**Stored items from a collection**
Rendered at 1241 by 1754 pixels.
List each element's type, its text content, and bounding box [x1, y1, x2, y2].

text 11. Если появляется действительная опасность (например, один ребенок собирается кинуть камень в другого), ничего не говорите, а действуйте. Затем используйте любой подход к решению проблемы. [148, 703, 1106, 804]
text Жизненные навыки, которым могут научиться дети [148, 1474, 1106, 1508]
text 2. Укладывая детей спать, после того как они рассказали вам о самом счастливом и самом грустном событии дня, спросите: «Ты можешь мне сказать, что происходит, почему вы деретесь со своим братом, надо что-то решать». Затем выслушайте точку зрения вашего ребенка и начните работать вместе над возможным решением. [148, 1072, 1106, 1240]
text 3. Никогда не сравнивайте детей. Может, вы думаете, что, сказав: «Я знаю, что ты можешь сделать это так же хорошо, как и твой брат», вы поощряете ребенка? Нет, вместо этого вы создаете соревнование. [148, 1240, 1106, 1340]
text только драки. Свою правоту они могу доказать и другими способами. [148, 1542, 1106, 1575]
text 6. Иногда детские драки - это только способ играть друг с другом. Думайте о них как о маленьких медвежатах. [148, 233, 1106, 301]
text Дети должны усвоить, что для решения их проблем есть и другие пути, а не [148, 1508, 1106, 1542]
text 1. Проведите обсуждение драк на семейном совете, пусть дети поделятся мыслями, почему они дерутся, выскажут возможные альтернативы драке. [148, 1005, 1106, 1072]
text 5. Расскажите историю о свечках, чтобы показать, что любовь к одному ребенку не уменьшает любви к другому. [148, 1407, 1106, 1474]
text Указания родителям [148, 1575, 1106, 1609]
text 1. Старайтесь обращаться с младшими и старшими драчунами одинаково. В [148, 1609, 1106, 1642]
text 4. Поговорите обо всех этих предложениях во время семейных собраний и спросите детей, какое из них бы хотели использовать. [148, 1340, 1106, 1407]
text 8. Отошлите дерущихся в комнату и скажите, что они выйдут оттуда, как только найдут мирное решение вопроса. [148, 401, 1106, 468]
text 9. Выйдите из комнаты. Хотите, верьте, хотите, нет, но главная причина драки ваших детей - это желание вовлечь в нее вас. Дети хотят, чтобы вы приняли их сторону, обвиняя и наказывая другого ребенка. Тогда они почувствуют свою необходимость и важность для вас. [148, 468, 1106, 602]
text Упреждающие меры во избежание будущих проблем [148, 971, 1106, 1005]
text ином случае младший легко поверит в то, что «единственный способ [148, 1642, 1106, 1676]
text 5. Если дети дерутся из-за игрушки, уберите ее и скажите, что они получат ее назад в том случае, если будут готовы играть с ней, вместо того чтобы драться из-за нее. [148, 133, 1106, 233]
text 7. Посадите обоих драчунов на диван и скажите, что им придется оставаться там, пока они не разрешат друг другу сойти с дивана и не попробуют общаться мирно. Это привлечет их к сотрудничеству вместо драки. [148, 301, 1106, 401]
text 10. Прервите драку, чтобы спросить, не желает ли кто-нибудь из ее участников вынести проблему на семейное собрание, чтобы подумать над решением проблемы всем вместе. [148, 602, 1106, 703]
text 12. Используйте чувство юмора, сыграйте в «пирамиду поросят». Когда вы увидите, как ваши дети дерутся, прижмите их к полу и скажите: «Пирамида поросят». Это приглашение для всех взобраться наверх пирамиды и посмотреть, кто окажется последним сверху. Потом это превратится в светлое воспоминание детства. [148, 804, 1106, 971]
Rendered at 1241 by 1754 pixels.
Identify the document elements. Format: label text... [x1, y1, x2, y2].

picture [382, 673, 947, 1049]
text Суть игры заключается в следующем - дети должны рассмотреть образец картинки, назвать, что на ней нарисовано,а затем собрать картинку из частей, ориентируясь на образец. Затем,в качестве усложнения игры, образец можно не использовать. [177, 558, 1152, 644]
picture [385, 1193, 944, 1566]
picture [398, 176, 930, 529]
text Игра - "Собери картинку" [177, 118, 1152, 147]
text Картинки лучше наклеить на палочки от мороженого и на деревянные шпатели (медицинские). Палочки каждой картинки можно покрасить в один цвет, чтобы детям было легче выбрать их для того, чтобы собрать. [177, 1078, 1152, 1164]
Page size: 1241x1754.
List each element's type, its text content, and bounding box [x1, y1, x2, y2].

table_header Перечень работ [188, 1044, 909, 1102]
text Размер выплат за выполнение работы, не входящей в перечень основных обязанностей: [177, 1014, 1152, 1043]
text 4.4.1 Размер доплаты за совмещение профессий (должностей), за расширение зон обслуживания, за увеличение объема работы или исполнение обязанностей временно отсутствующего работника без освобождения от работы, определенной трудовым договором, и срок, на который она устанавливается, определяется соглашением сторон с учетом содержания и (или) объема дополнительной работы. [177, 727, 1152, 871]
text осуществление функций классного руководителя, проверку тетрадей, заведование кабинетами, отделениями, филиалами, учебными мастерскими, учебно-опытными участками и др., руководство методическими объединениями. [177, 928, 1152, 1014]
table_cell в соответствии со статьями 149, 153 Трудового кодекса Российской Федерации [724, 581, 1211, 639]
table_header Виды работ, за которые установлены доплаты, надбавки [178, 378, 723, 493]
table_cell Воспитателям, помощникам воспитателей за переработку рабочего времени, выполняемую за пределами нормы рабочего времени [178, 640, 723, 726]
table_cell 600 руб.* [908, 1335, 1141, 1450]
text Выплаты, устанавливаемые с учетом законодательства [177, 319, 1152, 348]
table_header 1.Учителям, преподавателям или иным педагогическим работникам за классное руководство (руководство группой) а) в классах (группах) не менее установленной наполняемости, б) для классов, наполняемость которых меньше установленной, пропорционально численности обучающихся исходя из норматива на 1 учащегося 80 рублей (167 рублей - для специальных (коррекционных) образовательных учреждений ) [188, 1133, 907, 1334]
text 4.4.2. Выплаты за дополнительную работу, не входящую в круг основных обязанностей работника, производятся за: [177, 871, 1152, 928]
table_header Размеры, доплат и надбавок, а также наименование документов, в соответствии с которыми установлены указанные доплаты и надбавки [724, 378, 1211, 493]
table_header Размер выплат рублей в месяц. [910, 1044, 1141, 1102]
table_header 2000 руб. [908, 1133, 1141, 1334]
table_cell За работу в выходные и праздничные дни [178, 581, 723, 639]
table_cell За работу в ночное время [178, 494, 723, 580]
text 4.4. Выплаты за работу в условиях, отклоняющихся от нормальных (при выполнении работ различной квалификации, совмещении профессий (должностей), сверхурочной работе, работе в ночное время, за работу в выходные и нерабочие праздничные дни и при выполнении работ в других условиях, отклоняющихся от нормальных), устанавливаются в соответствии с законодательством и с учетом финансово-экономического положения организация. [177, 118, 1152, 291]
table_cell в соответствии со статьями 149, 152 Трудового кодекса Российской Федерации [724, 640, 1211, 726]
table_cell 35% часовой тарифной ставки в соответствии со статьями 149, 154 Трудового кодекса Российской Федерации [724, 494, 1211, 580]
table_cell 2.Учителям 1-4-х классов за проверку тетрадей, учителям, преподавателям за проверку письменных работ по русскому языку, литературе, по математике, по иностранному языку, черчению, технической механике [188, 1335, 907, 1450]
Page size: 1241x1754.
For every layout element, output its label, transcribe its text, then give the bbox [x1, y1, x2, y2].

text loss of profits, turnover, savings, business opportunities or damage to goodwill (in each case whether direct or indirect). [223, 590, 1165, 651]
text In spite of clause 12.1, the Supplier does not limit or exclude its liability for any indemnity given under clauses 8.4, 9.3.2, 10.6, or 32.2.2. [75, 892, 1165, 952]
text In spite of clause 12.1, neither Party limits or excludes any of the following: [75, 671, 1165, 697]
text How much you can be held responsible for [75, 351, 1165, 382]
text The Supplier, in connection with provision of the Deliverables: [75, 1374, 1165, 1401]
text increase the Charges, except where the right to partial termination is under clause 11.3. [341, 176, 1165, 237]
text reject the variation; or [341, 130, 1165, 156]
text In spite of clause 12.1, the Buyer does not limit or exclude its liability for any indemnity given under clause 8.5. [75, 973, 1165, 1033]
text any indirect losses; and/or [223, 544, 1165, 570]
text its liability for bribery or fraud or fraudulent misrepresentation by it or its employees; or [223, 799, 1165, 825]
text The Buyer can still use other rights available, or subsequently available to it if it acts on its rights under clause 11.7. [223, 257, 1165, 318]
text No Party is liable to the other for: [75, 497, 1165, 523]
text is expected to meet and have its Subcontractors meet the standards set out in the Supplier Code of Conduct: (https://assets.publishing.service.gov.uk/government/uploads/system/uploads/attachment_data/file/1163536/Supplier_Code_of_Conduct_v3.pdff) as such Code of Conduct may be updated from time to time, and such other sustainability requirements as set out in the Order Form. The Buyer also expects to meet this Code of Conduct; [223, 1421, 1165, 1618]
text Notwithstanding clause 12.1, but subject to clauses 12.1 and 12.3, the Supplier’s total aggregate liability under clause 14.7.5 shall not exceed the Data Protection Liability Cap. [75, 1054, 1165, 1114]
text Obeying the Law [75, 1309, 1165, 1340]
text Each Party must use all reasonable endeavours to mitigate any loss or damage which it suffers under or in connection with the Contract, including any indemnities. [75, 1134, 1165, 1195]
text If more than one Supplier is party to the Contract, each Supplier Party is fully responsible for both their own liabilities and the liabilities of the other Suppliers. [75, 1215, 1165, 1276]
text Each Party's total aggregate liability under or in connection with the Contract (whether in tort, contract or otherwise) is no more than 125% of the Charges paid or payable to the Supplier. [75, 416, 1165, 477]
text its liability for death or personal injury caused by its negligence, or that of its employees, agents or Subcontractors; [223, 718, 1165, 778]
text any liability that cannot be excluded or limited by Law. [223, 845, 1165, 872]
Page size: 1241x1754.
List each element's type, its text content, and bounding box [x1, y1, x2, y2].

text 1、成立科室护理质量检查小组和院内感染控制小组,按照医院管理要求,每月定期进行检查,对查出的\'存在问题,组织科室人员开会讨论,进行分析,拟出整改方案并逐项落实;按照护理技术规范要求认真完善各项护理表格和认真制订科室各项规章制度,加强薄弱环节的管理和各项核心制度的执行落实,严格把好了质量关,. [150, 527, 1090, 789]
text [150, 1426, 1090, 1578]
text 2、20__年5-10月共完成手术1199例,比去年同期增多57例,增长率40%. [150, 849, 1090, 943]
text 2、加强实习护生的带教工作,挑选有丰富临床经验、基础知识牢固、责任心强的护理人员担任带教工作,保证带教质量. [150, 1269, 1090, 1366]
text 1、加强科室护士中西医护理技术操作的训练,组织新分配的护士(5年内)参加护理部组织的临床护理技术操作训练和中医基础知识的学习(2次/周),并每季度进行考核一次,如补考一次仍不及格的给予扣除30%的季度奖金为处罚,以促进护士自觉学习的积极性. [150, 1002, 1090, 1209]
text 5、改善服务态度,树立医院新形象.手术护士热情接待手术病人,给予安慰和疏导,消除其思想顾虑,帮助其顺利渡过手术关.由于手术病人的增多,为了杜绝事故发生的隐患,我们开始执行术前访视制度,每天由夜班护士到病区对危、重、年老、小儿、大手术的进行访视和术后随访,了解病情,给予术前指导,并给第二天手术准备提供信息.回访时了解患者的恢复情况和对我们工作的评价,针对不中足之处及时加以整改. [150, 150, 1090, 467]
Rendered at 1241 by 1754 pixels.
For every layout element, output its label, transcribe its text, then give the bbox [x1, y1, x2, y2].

**Work request**
Copy each line from the entries above that has the word "Charges" in it.

**Task answer**
text increase the Charges, except where the right to partial termination is under clause 11.3. [341, 176, 1165, 237]
text Each Party's total aggregate liability under or in connection with the Contract (whether in tort, contract or otherwise) is no more than 125% of the Charges paid or payable to the Supplier. [75, 416, 1165, 477]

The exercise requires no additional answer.